Sunday, December 14, 2008

Saturday, December 13, 2008


Yesterday a warm, wet, drizzly morning turned crisp as cold air seethed in.  It was Nico's 7th birthday.  With help from Charles I brought him and 7 of his classmates back from school.  They swarmed the treehouse and quickly found the zip line out of the climbing tree.  I'd had some games in mind, but never got to most.  We strung up a pinata up in the tree, and they made short work of it.

Inside, they rummaged the costume bin and put on a play, The Stolen Slipper.  Nico was decked out in beads and red silks as the rich man -- Annabel in sparkly blue was a flute playing princess.  Grace was the thief in prison stripes who would make off with the slipper.  Jamie was the guard in gray armor with sword in hand.  Anya was a wizard with a battle ax.  Matteo made a racket with the musical instruments.  Robin ran the lights, and Camille tried to direct.  And it was all as chaotic as a real opening night.  

Monica arrived with pizza and ice cream cake.  Candles were blown out -- presents opened.  And out in the windy darkness we built a campfire and toasted marshmallows.  Finally, I drove them back to school, where the older kids were staging their own play, Charley and the Chocolate Factory.  And there the parents gradually gathered them up.

Friday, December 5, 2008


On the days that I ride the bus into the city I've been reading Jhumpa Lahiri's Interpreter of Maladies. Each short story is a carefully crafted set piece.  The characters, in Calcutta or Boston or London, circulate past one another, never quite in contact.  The author only hints that the cool, enameled exteriors of people serve to contain magmatic emotions -- a vulcanism of feeling kept in check by every artifice of politeness, habit and culture.  The stories describe a tension between, on the one hand, the fight against and resentment against the isolation caused by silence, indirection and artifice, and on the other hand, the desperate reliance upon this artifice and self control in order to make life livable and save oneself from emotional destruction or dissolution.

On my way home from Pennsylvania I stopped at a restaurant in Port Jervis on the Delaware river.  It was an old-fashioned little place with uneven low ceilings that kept the sound in and made everyone an eavesdropper.  I stared out the window into the drizzle.  The 50-ish woman at the next table was eating with a burly and bearish older man, maybe her husband.  Faded traces of a Germanic accent thickened his speech.  As she fumbled distractedly in her purse to find payment she complained about having three checkbooks and the burdens of other people's finances.  The old German didn't voice the sympathy she wanted and instead asked her why "Sue" couldn't look after her own money.  The woman said with irritated defensiveness that right now she just couldn't deal with it all, and added wearily that anyhow she was never any good with money.  As they debated back and forth I stared into the rain at the brightly placarded army surplus shop across the road and tried to imagine the dramas and comedies that had brought three checkbooks into her purse -- and this blunt, grizzled German to her table.

......

> _REQUIRED WORK_
1. From the blog entries, list each child named in the account of the play The Stolen Slipper, together with the part that child played or the job that child took on.
2. For each statement, decide whether the blog entries agree with it. Answer yes or no, and quote the words from the blog entries that decide it.
(a) The piñata was hung in the tree.
(b) Monica brought pizza and an ice cream cake.
(c) The writer has been reading Interpreter of Maladies on the train into the city.

Dataset records:
......

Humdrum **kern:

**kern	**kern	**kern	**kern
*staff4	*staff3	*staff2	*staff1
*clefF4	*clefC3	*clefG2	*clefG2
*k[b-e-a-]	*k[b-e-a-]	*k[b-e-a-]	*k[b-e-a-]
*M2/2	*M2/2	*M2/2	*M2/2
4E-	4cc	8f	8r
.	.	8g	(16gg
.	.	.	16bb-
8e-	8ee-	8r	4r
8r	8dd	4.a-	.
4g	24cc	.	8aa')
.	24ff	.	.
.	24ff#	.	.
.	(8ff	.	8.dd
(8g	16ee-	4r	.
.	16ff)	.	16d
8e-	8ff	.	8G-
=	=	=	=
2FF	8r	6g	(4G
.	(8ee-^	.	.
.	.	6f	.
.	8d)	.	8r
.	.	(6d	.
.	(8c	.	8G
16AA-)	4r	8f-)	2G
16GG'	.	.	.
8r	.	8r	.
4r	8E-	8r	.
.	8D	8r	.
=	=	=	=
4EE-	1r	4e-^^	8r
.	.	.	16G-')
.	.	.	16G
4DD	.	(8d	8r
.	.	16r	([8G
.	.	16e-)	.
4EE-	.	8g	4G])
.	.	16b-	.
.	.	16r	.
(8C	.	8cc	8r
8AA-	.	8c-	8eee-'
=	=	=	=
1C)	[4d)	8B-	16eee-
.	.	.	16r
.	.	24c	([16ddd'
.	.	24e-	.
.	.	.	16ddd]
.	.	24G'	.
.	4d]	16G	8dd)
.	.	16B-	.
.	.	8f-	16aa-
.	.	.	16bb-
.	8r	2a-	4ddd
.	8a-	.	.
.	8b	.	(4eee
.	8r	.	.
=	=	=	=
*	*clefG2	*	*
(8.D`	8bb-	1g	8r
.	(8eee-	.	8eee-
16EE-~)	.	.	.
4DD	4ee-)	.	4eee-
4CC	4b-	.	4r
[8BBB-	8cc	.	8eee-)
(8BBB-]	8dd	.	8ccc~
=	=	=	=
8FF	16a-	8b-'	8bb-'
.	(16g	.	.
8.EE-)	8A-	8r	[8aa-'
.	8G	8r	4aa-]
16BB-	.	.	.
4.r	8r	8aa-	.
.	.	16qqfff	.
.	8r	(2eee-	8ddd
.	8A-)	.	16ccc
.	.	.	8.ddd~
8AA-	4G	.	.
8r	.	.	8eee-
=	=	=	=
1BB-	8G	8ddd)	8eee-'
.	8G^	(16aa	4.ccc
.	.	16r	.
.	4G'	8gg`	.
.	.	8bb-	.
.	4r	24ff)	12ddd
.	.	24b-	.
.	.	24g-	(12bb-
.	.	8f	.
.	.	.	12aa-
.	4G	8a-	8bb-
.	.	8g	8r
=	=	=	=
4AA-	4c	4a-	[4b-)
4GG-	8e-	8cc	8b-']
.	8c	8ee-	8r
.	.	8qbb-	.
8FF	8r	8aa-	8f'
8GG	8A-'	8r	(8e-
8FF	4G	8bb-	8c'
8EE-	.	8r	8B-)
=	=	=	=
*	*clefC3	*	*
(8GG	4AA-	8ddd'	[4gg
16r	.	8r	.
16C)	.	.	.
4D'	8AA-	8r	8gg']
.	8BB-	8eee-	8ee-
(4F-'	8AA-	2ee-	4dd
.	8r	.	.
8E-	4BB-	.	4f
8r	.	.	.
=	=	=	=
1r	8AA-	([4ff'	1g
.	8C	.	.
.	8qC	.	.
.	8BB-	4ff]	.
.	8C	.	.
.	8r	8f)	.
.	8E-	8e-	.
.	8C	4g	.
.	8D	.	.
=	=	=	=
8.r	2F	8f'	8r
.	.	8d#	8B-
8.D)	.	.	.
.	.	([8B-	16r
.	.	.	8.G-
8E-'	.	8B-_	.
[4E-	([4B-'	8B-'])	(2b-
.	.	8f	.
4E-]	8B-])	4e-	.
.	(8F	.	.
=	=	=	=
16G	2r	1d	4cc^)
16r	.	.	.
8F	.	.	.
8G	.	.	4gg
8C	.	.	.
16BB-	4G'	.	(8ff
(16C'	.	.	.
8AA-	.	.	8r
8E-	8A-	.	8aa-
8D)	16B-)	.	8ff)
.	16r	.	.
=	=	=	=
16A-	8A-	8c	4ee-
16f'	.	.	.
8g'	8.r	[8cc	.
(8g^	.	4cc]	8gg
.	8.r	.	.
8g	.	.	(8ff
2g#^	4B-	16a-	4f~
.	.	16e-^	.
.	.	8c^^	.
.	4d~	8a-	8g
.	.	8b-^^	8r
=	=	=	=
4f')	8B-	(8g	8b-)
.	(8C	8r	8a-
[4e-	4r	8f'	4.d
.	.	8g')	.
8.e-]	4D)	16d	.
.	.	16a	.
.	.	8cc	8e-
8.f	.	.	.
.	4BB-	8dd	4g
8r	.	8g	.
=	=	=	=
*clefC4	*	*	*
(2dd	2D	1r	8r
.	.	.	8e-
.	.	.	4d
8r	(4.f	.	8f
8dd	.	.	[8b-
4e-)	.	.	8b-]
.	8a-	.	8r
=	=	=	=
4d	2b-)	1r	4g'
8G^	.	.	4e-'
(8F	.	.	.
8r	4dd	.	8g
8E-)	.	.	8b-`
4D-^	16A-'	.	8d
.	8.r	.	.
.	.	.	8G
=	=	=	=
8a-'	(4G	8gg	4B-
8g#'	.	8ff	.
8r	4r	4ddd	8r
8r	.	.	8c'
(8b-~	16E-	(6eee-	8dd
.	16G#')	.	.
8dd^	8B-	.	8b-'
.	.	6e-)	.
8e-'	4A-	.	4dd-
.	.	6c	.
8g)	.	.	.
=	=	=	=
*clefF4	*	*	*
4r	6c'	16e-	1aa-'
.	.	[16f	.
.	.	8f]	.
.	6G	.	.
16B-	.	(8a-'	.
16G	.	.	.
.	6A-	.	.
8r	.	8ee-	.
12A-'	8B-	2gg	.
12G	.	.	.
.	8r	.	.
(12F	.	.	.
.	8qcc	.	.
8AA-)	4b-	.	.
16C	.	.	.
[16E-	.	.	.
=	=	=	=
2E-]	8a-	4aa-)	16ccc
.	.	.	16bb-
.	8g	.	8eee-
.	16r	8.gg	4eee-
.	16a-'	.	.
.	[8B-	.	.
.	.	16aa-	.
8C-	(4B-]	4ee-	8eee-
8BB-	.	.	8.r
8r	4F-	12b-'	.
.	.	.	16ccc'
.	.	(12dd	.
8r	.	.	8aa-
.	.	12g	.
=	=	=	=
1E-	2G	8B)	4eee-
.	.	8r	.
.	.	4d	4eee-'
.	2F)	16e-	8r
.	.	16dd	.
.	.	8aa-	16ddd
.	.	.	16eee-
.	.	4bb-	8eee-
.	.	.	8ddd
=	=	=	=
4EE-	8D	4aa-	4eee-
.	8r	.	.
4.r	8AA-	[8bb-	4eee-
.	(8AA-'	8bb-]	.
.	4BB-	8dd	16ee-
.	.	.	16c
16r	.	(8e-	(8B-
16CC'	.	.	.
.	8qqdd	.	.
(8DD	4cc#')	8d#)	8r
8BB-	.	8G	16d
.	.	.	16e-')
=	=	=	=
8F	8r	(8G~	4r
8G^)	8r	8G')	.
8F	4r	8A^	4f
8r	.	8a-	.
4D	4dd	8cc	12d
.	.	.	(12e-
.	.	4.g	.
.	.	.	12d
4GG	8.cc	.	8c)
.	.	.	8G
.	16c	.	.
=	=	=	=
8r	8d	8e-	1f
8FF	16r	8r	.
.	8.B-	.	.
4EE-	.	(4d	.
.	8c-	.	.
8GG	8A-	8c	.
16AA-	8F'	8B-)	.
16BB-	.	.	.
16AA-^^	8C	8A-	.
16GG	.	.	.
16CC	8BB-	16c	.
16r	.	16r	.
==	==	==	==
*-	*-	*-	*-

......

> _ANSWERS_
1.
- Nico: the rich man, in beads and red silks
- Annabel: a flute-playing princess, in sparkly blue
- Grace: the thief in prison stripes who would make off with the slipper
- Jamie: the guard in gray armor with sword in hand
- Anya: a wizard with a battle ax
- Matteo: made a racket with the musical instruments
- Robin: ran the lights
- Camille: tried to direct

2.
(a) Yes: "We strung up a pinata up in the tree, and they made short work of it."
(b) Yes: "Monica arrived with pizza and ice cream cake."
(c) No: "On the days that I ride the bus into the city I've been reading Jhumpa Lahiri's Interpreter of Maladies."